Data: 27/07/2014 14:30:00 - Autore: Marina Crisafi

“L'allenatore di una disciplina sportiva è titolare di una posizione di garanzia, ai sensi dell'art. 40 cod. pen., comma 2 a tutela della incolumità degli atleti, sia in forza del principio del "neminem laedere", sia, quando ci si trovi di fronte ad una attività da qualificarsi pericolosa, ai sensi dell'art. 2050 cod. civ.”.  

È il principio affermato dalla quarta sezione penale della Corte di Cassazione, nella sentenza n. 31734 del 18 luglio 2014, chiamata ad intervenire in una vicenda riguardante l'allenatore tecnico della nazionale italiana di Tae Kwon Doper imputato del reato di cui all'art. 590 c.p. per aver omesso, con imprudenza, imperizia e negligenza, di far indossare ad un atleta, durante gli allenamenti, il caschetto di protezione, con la conseguenza che questi, scivolando, riportava gravissime lesioni fisiche con postumi permanenti.

Condannato in primo grado dal giudice di pace di Roma, in secondo grado il Tribunale capitolino dichiarava invece non doversi procedere in ordine al reato ascritto, poiché estinto per intervenuta prescrizione, disponendo a carico dell'imputato, in solido con la F.I.T.A., il pagamento di una provvisionale immediatamente esecutiva (oltre alla condanna al risarcimento del danno in favore della parte civile da liquidarsi in separata sede davanti al giudice civile). Il coach e la F.I.T.A. ricorrevano per Cassazione chiedendo la sospensione dell'efficacia esecutiva della disposta provvisionale.

Per gli Ermellini, “posto che l'attività sportiva del "taekwondo"(benché non assimilabile alle discipline qualificabili come "sport estremi" ovvero all'automobilismo od al motociclismo od all'alpinismo) è comunque attività pericolosa, in ragione dei coessenziali rischi per l'incolumità fisica degli atleti, dalla stessa derivanti deve affermarsi che la posizione di garanzia di cui l'allenatore è investito implichi la sicura imposizione di porre in atto quanto è possibile per impedire il verificarsi di eventi lesivi per coloro che praticano detto sport”.

Né vale ad escludere la responsabilità del coach, il fatto che tali specifiche cautele non fossero espressamente contemplate dal regolamento federale “ove le condizioni in cui l'allenamento si svolgeva, aggravino i rischi per la salute e l'incolumità degli atleti”.
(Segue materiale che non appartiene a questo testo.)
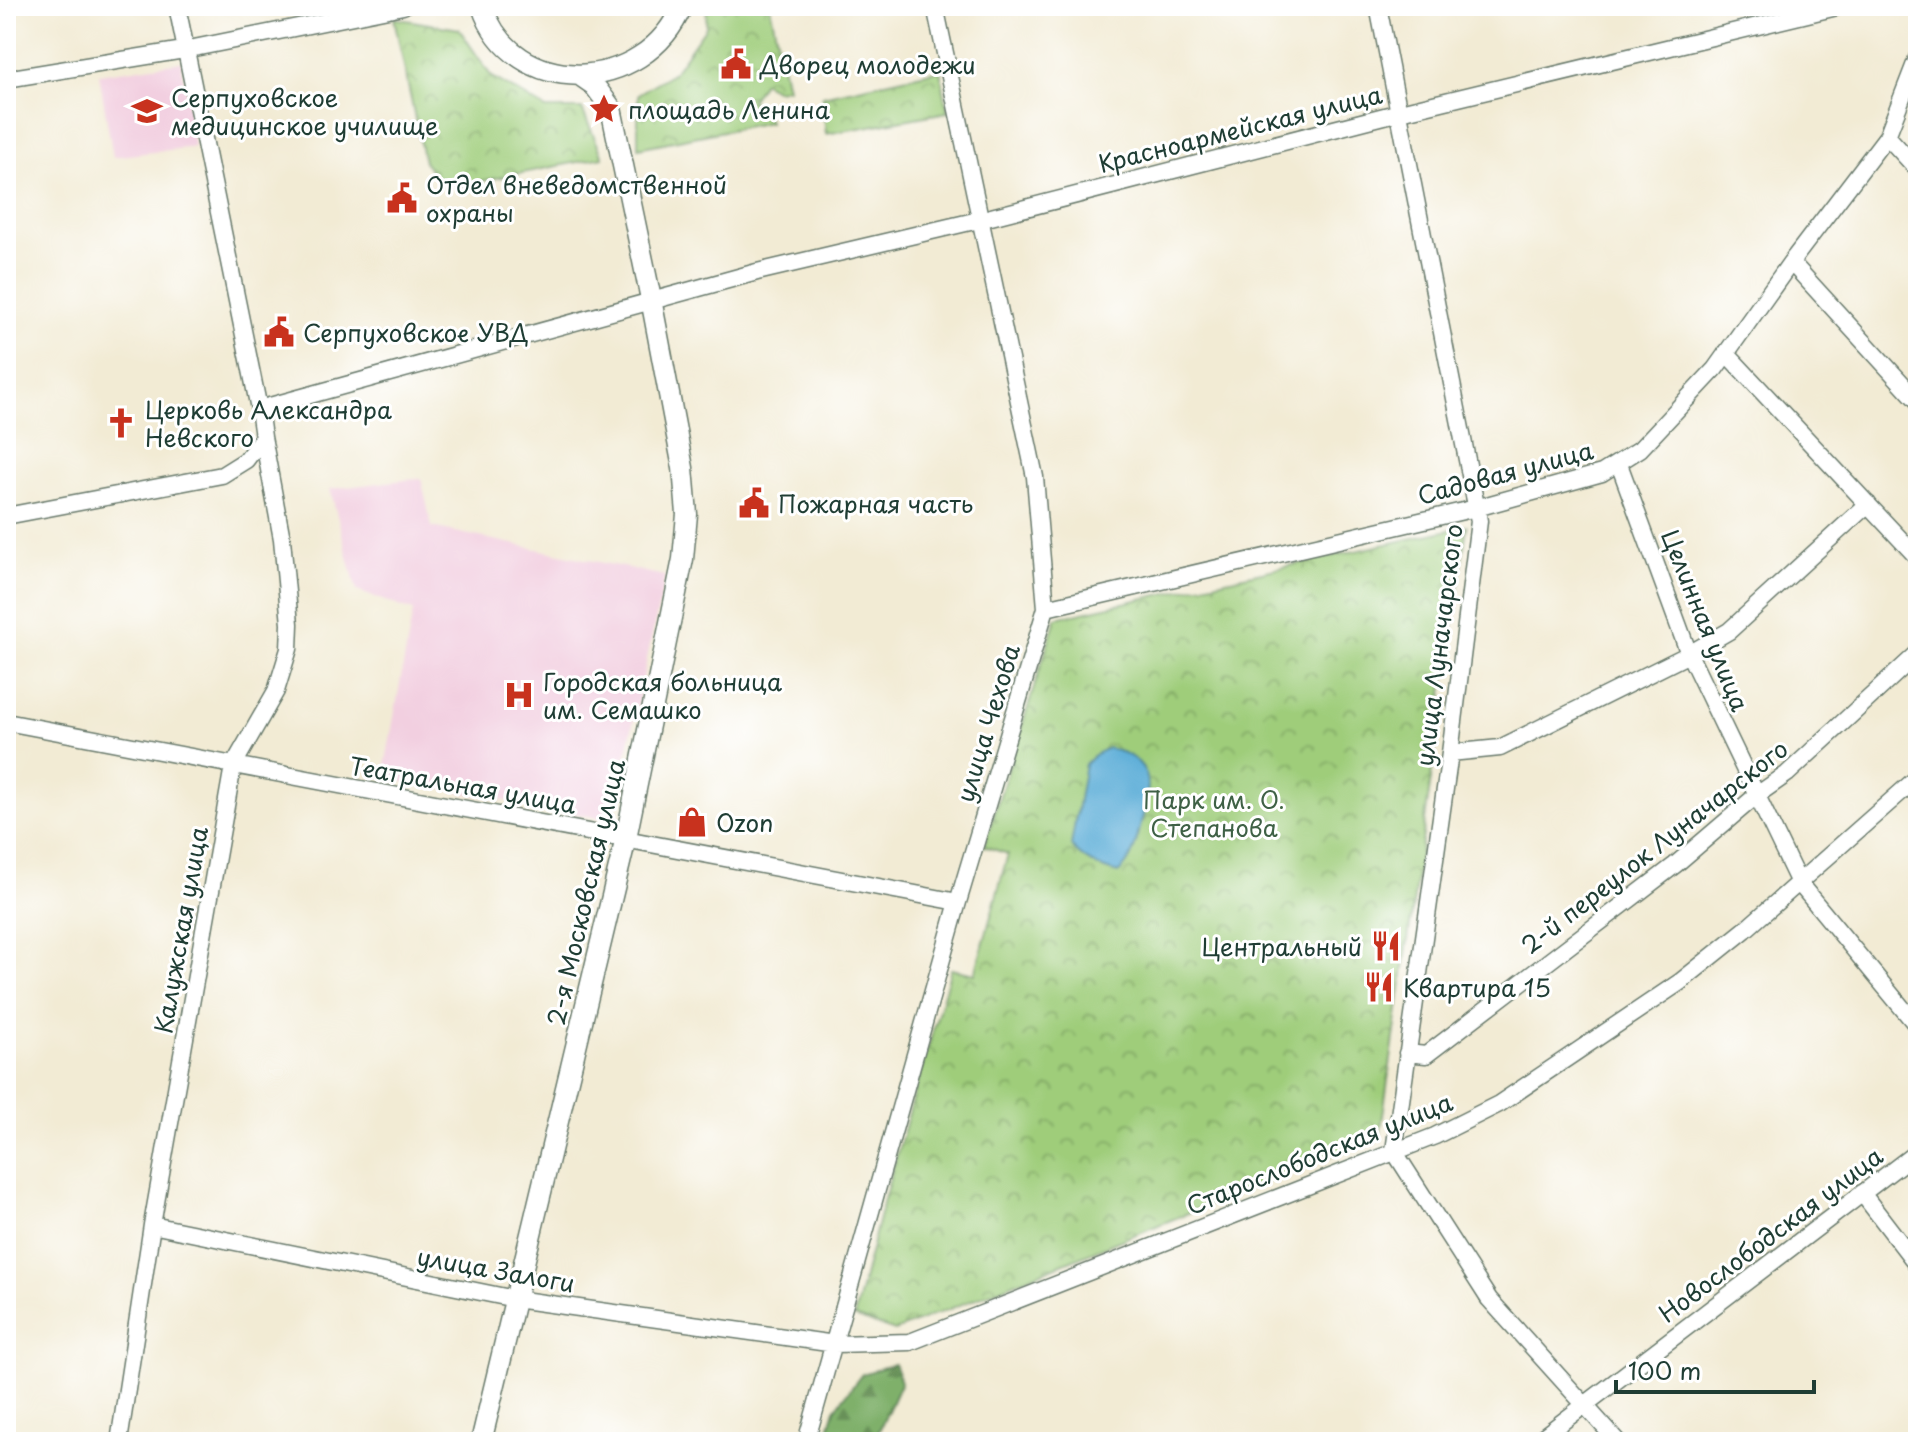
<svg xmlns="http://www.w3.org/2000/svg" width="1924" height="1448" font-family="'Playpen Sans',sans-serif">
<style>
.built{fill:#f2cfe0}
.forest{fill:url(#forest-firs);stroke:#4f764f;stroke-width:2}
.park{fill:url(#park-crowns);stroke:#5f8557;stroke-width:2}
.water{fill:#5daed8;stroke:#3e7686;stroke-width:2}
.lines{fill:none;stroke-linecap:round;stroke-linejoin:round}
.minor-casing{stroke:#697a6c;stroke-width:19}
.tertiary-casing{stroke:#697a6c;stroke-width:23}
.minor{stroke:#fff;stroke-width:16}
.tertiary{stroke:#fff;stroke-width:20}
.labels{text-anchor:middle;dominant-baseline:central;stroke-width:6;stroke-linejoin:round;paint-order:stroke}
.poi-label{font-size:24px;fill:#1f3d34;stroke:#fff;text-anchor:start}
.street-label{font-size:24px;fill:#1f3d34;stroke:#fff}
.park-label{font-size:24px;fill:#3f6146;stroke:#fff}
</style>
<defs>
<pattern id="forest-firs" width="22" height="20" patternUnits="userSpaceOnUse" patternTransform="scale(2)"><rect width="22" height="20" fill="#7fb06a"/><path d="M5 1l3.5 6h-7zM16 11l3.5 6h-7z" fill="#679058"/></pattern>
<pattern id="park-crowns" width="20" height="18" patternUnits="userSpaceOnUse" patternTransform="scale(2)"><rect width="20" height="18" fill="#9fcd7a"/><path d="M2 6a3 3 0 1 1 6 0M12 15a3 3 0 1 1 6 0" fill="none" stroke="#81a865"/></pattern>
</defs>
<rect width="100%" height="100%" fill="#fff"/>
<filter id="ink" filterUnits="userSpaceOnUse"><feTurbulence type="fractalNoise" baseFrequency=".0125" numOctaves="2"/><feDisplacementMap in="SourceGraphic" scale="16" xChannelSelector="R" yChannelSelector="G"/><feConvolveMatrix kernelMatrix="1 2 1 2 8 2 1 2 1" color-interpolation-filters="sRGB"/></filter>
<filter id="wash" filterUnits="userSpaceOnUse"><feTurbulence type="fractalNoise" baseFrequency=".006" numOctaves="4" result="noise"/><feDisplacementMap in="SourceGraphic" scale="32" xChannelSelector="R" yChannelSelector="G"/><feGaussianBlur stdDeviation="1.8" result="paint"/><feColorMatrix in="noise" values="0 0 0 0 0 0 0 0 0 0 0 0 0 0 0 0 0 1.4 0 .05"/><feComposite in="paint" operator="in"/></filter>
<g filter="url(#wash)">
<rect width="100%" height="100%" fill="#f2ebd4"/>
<!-- built -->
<path class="built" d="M181,62L194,147L113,157L99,74Z
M421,478L432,527L665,576L614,812L605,819L383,778L413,611L357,591L330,489Z"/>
<!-- forest -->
<path class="forest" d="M894,1364L901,1382L874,1442H825L835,1409L862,1374Z"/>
<!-- park -->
<path class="park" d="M707,6H770L787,88L777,90L763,82L751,101L764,109L769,122L638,148V94L674,72L706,27Z
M394,18L459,29L491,76L546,109H582L603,157L462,185L436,177L424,162Z
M940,70L948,112L826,134L822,96Z
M1467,526L1380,1136L895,1331L854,1317L882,1206L951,969L975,974L1008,854L984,846L1056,618Z"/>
<!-- water -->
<path class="water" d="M1108,748C1159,760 1150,788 1140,828C1135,846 1133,859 1119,873C1100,869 1084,861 1071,846L1085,764L1095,754Z"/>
</g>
<g filter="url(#ink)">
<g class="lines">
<!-- minor casing -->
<g class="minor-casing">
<path id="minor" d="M1378,6L1479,521L1450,753L1394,1151L1489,1299L1618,1442
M6,79L184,50L403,6
M1887,136L1918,170
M1791,262L1918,401
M1726,353L1918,558
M259,409L757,272L983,219L1400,112L1841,6
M1619,464L1689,654L1799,883L1918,1027
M6,516L222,475L246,460L263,437L259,409L177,6
M1046,608L1476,508L1602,473L1640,449L1715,369L1791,262L1887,136L1918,56
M6,722L958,902
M1450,753L1500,748L1689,654L1729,631L1868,504
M1407,1053L1426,1055L1675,865L1757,795L1787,774L1918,653
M1862,1193L1918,1266
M152,1225L515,1299L835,1344L910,1342L1435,1136L1499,1104L1680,982L1745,930L1918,777
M119,1442L152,1225L233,766L276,691L289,649L290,624L282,539L263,437
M806,1442L958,902L1046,608L1035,477L935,6
M1536,1442L1918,1151"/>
</g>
<!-- tertiary casing -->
<g class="tertiary-casing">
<path id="tertiary" d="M482,6C513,100 645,95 682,6
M481,1442L626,838L683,559L687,514L683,468L651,299L611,108L594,85L581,76"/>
</g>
<!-- minor -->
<use href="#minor" class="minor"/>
<!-- tertiary -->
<use href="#tertiary" class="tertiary"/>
</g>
</g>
<!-- icons -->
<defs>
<g id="civic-bare" transform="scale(2.4)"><path d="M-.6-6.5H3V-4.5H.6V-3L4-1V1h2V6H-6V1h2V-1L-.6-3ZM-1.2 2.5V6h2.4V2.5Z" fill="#c8321e" stroke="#fff" stroke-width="2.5" paint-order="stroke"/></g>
<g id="sight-bare" transform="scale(2.4)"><path d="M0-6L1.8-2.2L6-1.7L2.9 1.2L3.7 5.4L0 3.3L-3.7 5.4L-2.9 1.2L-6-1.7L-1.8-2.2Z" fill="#c8321e" stroke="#fff" stroke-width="2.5" paint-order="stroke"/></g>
<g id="university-bare" transform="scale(2.4)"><path d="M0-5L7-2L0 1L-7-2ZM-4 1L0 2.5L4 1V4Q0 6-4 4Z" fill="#c8321e" stroke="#fff" stroke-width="2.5" paint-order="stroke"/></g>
<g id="church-bare" transform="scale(2.4)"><path d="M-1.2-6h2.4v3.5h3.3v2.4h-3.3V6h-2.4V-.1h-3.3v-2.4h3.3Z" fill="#c8321e" stroke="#fff" stroke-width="2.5" paint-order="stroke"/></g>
<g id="hospital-bare" transform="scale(2.4)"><path d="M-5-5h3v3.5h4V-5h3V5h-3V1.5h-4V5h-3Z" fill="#c8321e" stroke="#fff" stroke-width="2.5" paint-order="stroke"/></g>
<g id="shop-bare" transform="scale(2.4)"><path d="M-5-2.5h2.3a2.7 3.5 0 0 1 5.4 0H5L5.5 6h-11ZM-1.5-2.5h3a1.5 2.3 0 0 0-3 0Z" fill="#c8321e" stroke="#fff" stroke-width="2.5" paint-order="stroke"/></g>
<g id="restaurant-bare" transform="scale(2.4)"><path d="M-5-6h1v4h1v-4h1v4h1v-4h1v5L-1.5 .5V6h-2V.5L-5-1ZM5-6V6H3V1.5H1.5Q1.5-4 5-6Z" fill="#c8321e" stroke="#fff" stroke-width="2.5" paint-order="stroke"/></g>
</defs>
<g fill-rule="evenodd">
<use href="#civic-bare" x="736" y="64"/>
<use href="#sight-bare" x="604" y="109"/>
<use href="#university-bare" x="147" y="111"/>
<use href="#civic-bare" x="402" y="198"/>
<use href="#civic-bare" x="279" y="332"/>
<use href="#church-bare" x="121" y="423"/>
<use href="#civic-bare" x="754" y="503"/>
<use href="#hospital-bare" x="519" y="695"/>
<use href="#shop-bare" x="692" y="822"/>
<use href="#restaurant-bare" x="1386" y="946"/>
<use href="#restaurant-bare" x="1379" y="987"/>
</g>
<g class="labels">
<!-- poi labels -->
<g class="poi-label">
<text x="760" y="64">Дворец молодежи</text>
<text x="171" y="97">Серпуховское<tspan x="171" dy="28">медицинское училище</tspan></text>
<text x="628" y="109">площадь Ленина</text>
<text x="426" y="184">Отдел вневедомственной<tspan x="426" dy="28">охраны</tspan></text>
<text x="303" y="332">Серпуховское УВД</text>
<text x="145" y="409">Церковь Александра<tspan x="145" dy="28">Невского</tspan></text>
<text x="778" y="503">Пожарная часть</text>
<text x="543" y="681">Городская больница<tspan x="543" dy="28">им. Семашко</tspan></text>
<text x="716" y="822">Ozon</text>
<text x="1362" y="946" text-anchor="end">Центральный</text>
<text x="1403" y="987">Квартира 15</text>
</g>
<!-- street labels -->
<g class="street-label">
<text transform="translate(1240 128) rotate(-14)">Красноармейская улица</text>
<text transform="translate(1505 472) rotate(-15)">Садовая улица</text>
<text transform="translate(1706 620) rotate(68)">Целинная улица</text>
<text transform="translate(1438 645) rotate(-83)">улица Луначарского</text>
<text transform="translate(987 723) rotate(-73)">улица Чехова</text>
<text transform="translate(463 784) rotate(10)">Театральная улица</text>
<text transform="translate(1654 846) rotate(-38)">2-й переулок Луначарского</text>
<text transform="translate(585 892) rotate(-77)">2-я Московская улица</text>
<text transform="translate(180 930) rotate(-80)">Калужская улица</text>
<text transform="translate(1319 1153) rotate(-22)">Старослободская улица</text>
<text transform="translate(1770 1234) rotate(-37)">Новослободская улица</text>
<text transform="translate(496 1269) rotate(10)">улица Залоги</text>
</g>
<!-- park labels -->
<g class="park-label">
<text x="1214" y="799">Парк им. О.<tspan x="1214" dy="28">Степанова</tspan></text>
</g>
</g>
<!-- margin -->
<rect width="1924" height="1448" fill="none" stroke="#fff" stroke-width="32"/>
<!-- scale -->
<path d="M1616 1380v12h198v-12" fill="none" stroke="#1f3d34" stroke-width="4"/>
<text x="1628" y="1380" font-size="24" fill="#1f3d34" stroke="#ffffff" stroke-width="6" paint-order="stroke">100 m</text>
</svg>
Condividendo, pertanto, le statuizioni della sentenza impugnata che ha correttamente evidenziato come la tipologia dell'allenamento in atto prevedeva un violento contatto fisico fra gli atleti (sia pure di minore intensità rispetto al combattimento vero e proprio) e pertanto riproduceva sostanzialmente lo stesso dinamismo che contraddistingue la gara, con conseguente necessità dell'adozione di quelle stesse misure precauzionali- caschetto, corazza ecc. - prescritte dal regolamento federale” nonché prendendo atto delle dichiarazioni dei testi (di accusa e difesa) che hanno deposto “nel senso che l'utilizzo del casco protettivo costituisce misura ordinariamente adottata nello svolgimento di allenamenti del genere di quello di cui trattasi”, la Corte ha pertanto rigettato ogni censura, annullando la sentenza limitatamente alla condanna dell'imputato alla rifusione delle spese sostenute dalla parte civile nel giudizio di appello con rinvio al giudice civile competente.